Abstract Background Median survival for patients with Diffuse Intrinsic Pontine Glioma (DIPG) is 8-12 months. Methods A phase 1, open label, 3 + 3 dose escalation trial delivered radiolabeled 124I-Omburtamab, targeting B7-H3, using MR-guided stereotactic convection enhanced delivery (CED) into the brainstem of pediatric DIPG patients. CED was performed after completion of standard-of-care external-beam radiation therapy (EBRT). Fifty children were treated and evaluable. 124I-Omburtamab activity was escalated from 0.25-10.0 mCi (9.25-370 MBq) and volume escalated from 0.25 ml-10.0 ml with serial PET/MRI post-administration. Safety was the primary outcome. National Cancer Institute Common Terminology Criteria for Adverse Events were assessed for 30 days following CED of 124I-Omburtamab. Secondary outcomes included overall survival and lesion-to-whole-body absorbed dose ratio. Results The maximum tolerated activity per study protocol was determined to be 6mCi (222 MBq).

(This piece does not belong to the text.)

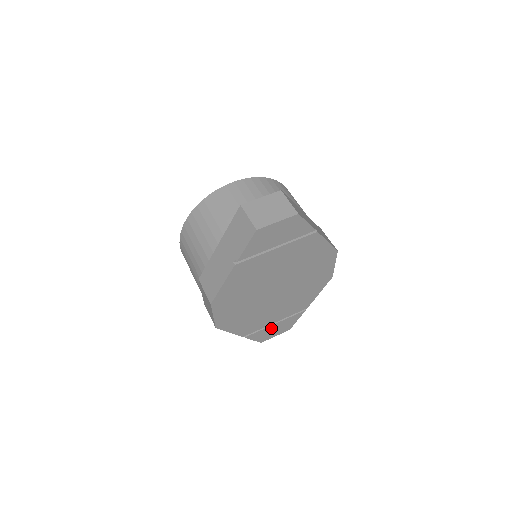
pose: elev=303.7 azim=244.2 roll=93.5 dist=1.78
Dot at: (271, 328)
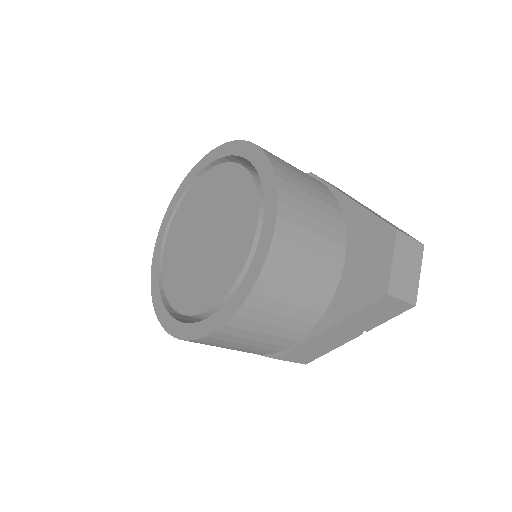
Dot at: occluded
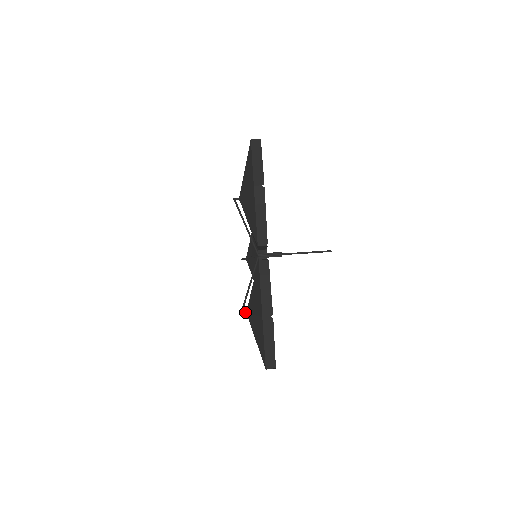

The overall mean (±SD) total absorbed dose in the lesion per unit injected activity was 35.2 ± 18 cGy/MBq with a high lesion-to-whole-body absorbed dose ratio averaging 816, across all activity levels. Eleven patients had treatment-related grade 3 CNS toxicities with no grade-4 or -5 CNS toxicities. Five dose-limiting toxicity events occurred. Median survival was 15.29 months from diagnosis (95% CI: 12.20 – 16.83 months). Survival rate estimates at 1, 2, and 3 years were 65.4% (CI 53.3-80.1%), 18.4% (CI: 10.2-33.2%), and 11.7% (CI: 5.3-25.7%), respectively. Conclusions Administration of 124I-Omburtamab via CED is a safe treatment option for DIPG, with a maximum tolerated activity level identified. This study represents the first in-human theranostic use of a 124I radiopharmaceutical, simultaneously, as an imaging and therapeutic agent.